# CAT D7, Hyster winch question



## Philobite (Mar 1, 2008)

I have a D7 with Hyster D7D winch that is used for skidding redwood logs. I set my own chokers at times and was wondering if there is an adjustment to that winch that would allow me to set the spool resistance when in neutral low enough that I can pull the cable out by hand. There is the spool brake but it seems to me if I loosen that much I won't have enough grip on the spool to prevent it from spooling out when I'm skidding heavy logs.

Right now I have to put the winch in gear, let out 15', get off and drag the cable out, remount and put out another 15', dismount and drag the cable out, etc. Exhausting and hard on the legs.

Any specific help for me?


----------



## Gologit (Mar 1, 2008)

Philobite said:


> I have a D7 with Hyster D7D winch that is used for skidding redwood logs. I set my own chokers at times and was wondering if there is an adjustment to that winch that would allow me to set the spool resistance when in neutral low enough that I can pull the cable out by hand. There is the spool brake but it seems to me if I loosen that much I won't have enough grip on the spool to prevent it from spooling out when I'm skidding heavy logs.

> **Given exercise A**
Please rewrite the paragraph in the winch thread that begins "Right now I have to" in fewer words, keeping its main facts.

> **Entries provided**
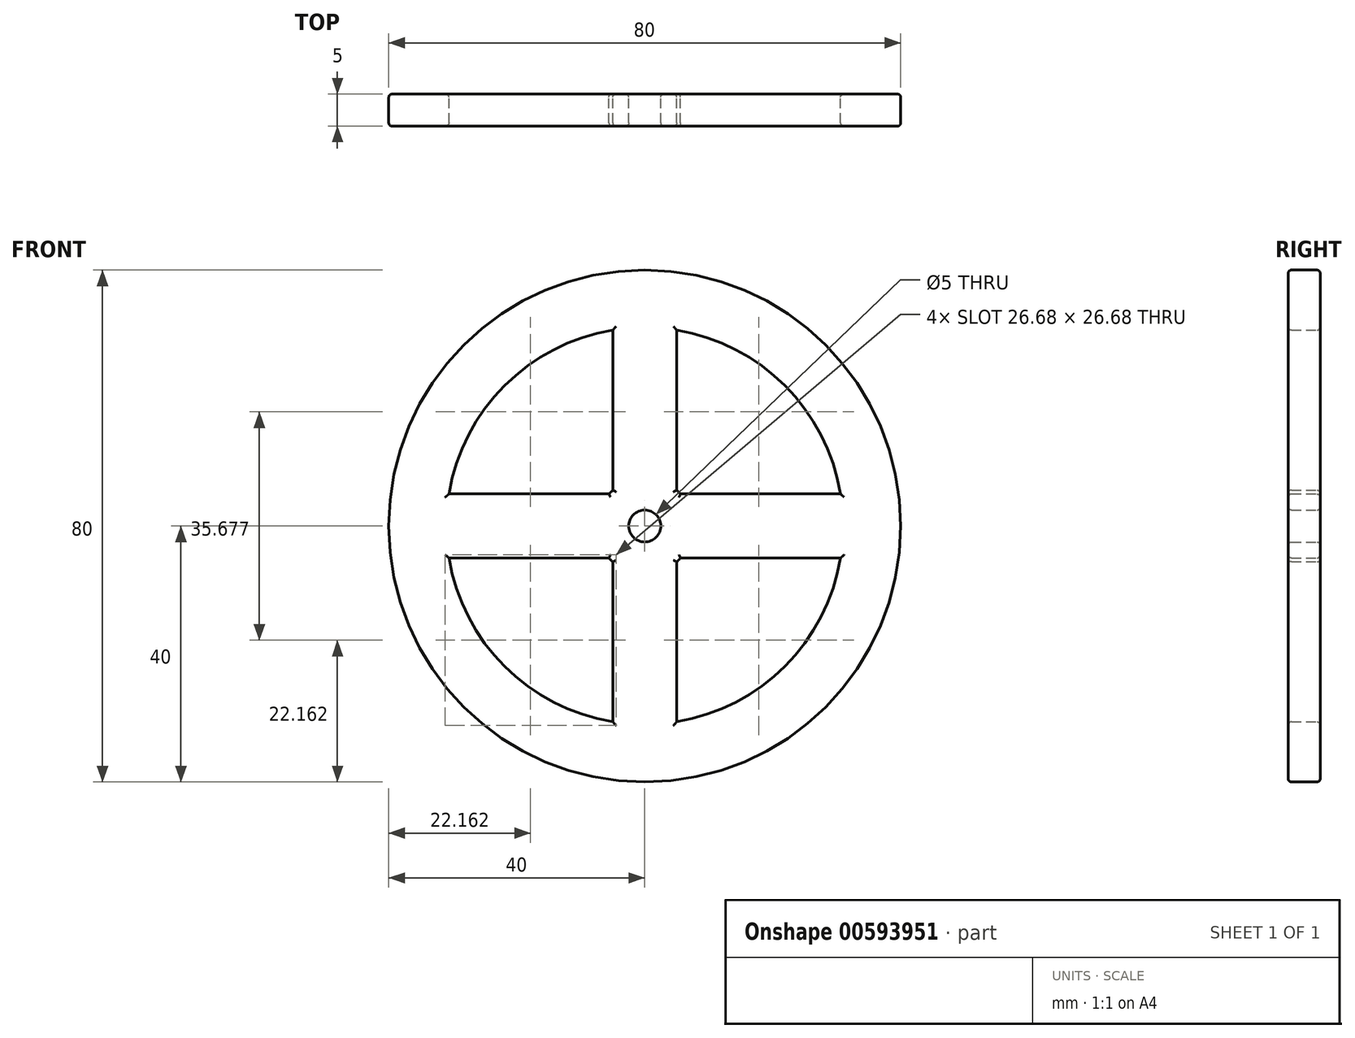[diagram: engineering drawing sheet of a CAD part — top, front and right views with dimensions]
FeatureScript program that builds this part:
annotation { "Feature Type Name" : "Feature", "Feature Type Description" : "" }
export const myFeature = defineFeature(function(context is Context, id is Id, definition is map)
    precondition{}
    {
        {
            var Q0;
            Q0=qCreatedBy(makeId("Front.planeOp"),FACE);
            var sketch = newSketch(context, id + "F0", { "sketchPlane" : qUnion([Q0])});
            skCircle(sketch, "E0", {"center": v(0, 0) * mm, "radius": 40 * mm});
            skArc(sketch, "E1", {"start": v(-30.6, -5) * mm, "mid": v(-21.92, -21.92) * mm, "end": v(-5, -30.6) * mm});
            skArc(sketch, "E2", {"start": v(-5.6, -5) * mm, "mid": v(-5.3, -5.3) * mm, "end": v(-5, -5.6) * mm});
            skCircle(sketch, "E3", {"center": v(0, 0) * mm, "radius": 2.5 * mm});
            skLineSegment(sketch, "E4", {"start": v(0, 0) * mm, "end": v(0, 31) * mm});
            skLineSegment(sketch, "E5", {"start": v(0, 0) * mm, "end": v(0, -31) * mm});
            skLineSegment(sketch, "E6", {"start": v(0, 0) * mm, "end": v(-31, 0) * mm});
            skLineSegment(sketch, "E7", {"start": v(0, 0) * mm, "end": v(31, 0) * mm});
            skLineSegment(sketch, "E8.0", {"start": v(-5, 5.6) * mm, "end": v(-5, 30.6) * mm});
            skLineSegment(sketch, "E9.0", {"start": v(5, 5.6) * mm, "end": v(5, 30.6) * mm});
            skLineSegment(sketch, "E10.0", {"start": v(-5.6, 5) * mm, "end": v(-30.6, 5) * mm});
            skLineSegment(sketch, "E11.0", {"start": v(-5.6, -5) * mm, "end": v(-30.6, -5) * mm});
            skLineSegment(sketch, "E12.0", {"start": v(-5, -5.6) * mm, "end": v(-5, -30.6) * mm});
            skLineSegment(sketch, "E13.0", {"start": v(5, -5.6) * mm, "end": v(5, -30.6) * mm});
            skLineSegment(sketch, "E14.0", {"start": v(5.6, -5) * mm, "end": v(30.6, -5) * mm});
            skLineSegment(sketch, "E15.0", {"start": v(5.6, 5) * mm, "end": v(30.6, 5) * mm});
            skArc(sketch, "E16.trimOffspring", {"start": v(5, -5.6) * mm, "mid": v(5.3, -5.3) * mm, "end": v(5.6, -5) * mm});
            skArc(sketch, "E17.trimOffspring", {"start": v(-5, 5.6) * mm, "mid": v(-5.3, 5.3) * mm, "end": v(-5.6, 5) * mm});
            skArc(sketch, "E18.trimOffspring", {"start": v(5.6, 5) * mm, "mid": v(5.3, 5.3) * mm, "end": v(5, 5.6) * mm});
            skArc(sketch, "E19.trimOffspring", {"start": v(5, -30.6) * mm, "mid": v(21.92, -21.92) * mm, "end": v(30.6, -5) * mm});
            skArc(sketch, "E20.trimOffspring", {"start": v(30.6, 5) * mm, "mid": v(21.92, 21.92) * mm, "end": v(5, 30.6) * mm});
            skArc(sketch, "E21.trimOffspring", {"start": v(-5, 30.6) * mm, "mid": v(-21.92, 21.92) * mm, "end": v(-30.6, 5) * mm});
            skSolve(sketch);
        }
        {
            var Q0;
            Q0=makeQuery(id+"F0.imprint","IMPRINT",FACE,{"disambiguationData":[TD([[makeQuery(id+"F0.imprint","IMPRINT",EDGE,{"derivedFrom":sQuery(id+"F0.wireOp",EDGE,"E0")}),1.0]])]});
            extrude(context, id + "F1", {"entities" : qUnion([Q0]), "endBound" : BoundingType.SYMMETRIC, "depth" : 5 * mm, "offsetDistance" : 25 * mm});
        }
        {
            var Q0;
            Q0=makeQuery(id+"F1.opExtrude","CAP_FACE",FACE,{"disambiguationData":[OSD([sQuery(id+"F0.wireOp",EDGE,"E0"),sQuery(id+"F0.wireOp",EDGE,"E1"),sQuery(id+"F0.wireOp",EDGE,"E2"),sQuery(id+"F0.wireOp",EDGE,"E3"),sQuery(id+"F0.wireOp",EDGE,"E8.0"),sQuery(id+"F0.wireOp",EDGE,"E9.0"),sQuery(id+"F0.wireOp",EDGE,"E10.0"),sQuery(id+"F0.wireOp",EDGE,"E11.0"),sQuery(id+"F0.wireOp",EDGE,"E12.0"),sQuery(id+"F0.wireOp",EDGE,"E13.0"),sQuery(id+"F0.wireOp",EDGE,"E14.0"),sQuery(id+"F0.wireOp",EDGE,"E15.0"),sQuery(id+"F0.wireOp",EDGE,"E16.trimOffspring"),sQuery(id+"F0.wireOp",EDGE,"E17.trimOffspring"),sQuery(id+"F0.wireOp",EDGE,"E18.trimOffspring"),sQuery(id+"F0.wireOp",EDGE,"E19.trimOffspring"),sQuery(id+"F0.wireOp",EDGE,"E20.trimOffspring"),sQuery(id+"F0.wireOp",EDGE,"E21.trimOffspring")])],"isStart":true});
            var Q1;
            Q1=makeQuery(id+"F1.opExtrude","CAP_FACE",FACE,{"disambiguationData":[OSD([sQuery(id+"F0.wireOp",EDGE,"E0"),sQuery(id+"F0.wireOp",EDGE,"E1"),sQuery(id+"F0.wireOp",EDGE,"E2"),sQuery(id+"F0.wireOp",EDGE,"E3"),sQuery(id+"F0.wireOp",EDGE,"E8.0"),sQuery(id+"F0.wireOp",EDGE,"E9.0"),sQuery(id+"F0.wireOp",EDGE,"E10.0"),sQuery(id+"F0.wireOp",EDGE,"E11.0"),sQuery(id+"F0.wireOp",EDGE,"E12.0"),sQuery(id+"F0.wireOp",EDGE,"E13.0"),sQuery(id+"F0.wireOp",EDGE,"E14.0"),sQuery(id+"F0.wireOp",EDGE,"E15.0"),sQuery(id+"F0.wireOp",EDGE,"E16.trimOffspring"),sQuery(id+"F0.wireOp",EDGE,"E17.trimOffspring"),sQuery(id+"F0.wireOp",EDGE,"E18.trimOffspring"),sQuery(id+"F0.wireOp",EDGE,"E19.trimOffspring"),sQuery(id+"F0.wireOp",EDGE,"E20.trimOffspring"),sQuery(id+"F0.wireOp",EDGE,"E21.trimOffspring")])],"isStart":false});
            fillet(context, id + "F2", {"entities" : qUnion([Q0, Q1]), "radius" : 0.5 * mm, "tangentPropagation" : true, "allowEdgeOverflow" : false});
        }
    });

> **Given exercise B**
Reproduce the section of the rows that opens at their very beginning and closes with the line containing "v(-5.3, -5.3) *", both ends included, and leave the pictures out of your answer.

> **Expected answer A**
At present I put the winch in gear, let out 15 feet, get off, and drag the cable out by hand. Then I remount and repeat the process. It's exhausting and hard on the legs.

> **Expected answer B**
[diagram: engineering drawing sheet of a CAD part — top, front and right views with dimensions]
FeatureScript program that builds this part:
annotation { "Feature Type Name" : "Feature", "Feature Type Description" : "" }
export const myFeature = defineFeature(function(context is Context, id is Id, definition is map)
    precondition{}
    {
        {
            var Q0;
            Q0=qCreatedBy(makeId("Front.planeOp"),FACE);
            var sketch = newSketch(context, id + "F0", { "sketchPlane" : qUnion([Q0])});
            skCircle(sketch, "E0", {"center": v(0, 0) * mm, "radius": 40 * mm});
            skArc(sketch, "E1", {"start": v(-30.6, -5) * mm, "mid": v(-21.92, -21.92) * mm, "end": v(-5, -30.6) * mm});
            skArc(sketch, "E2", {"start": v(-5.6, -5) * mm, "mid": v(-5.3, -5.3) * mm, "end": v(-5, -5.6) * mm});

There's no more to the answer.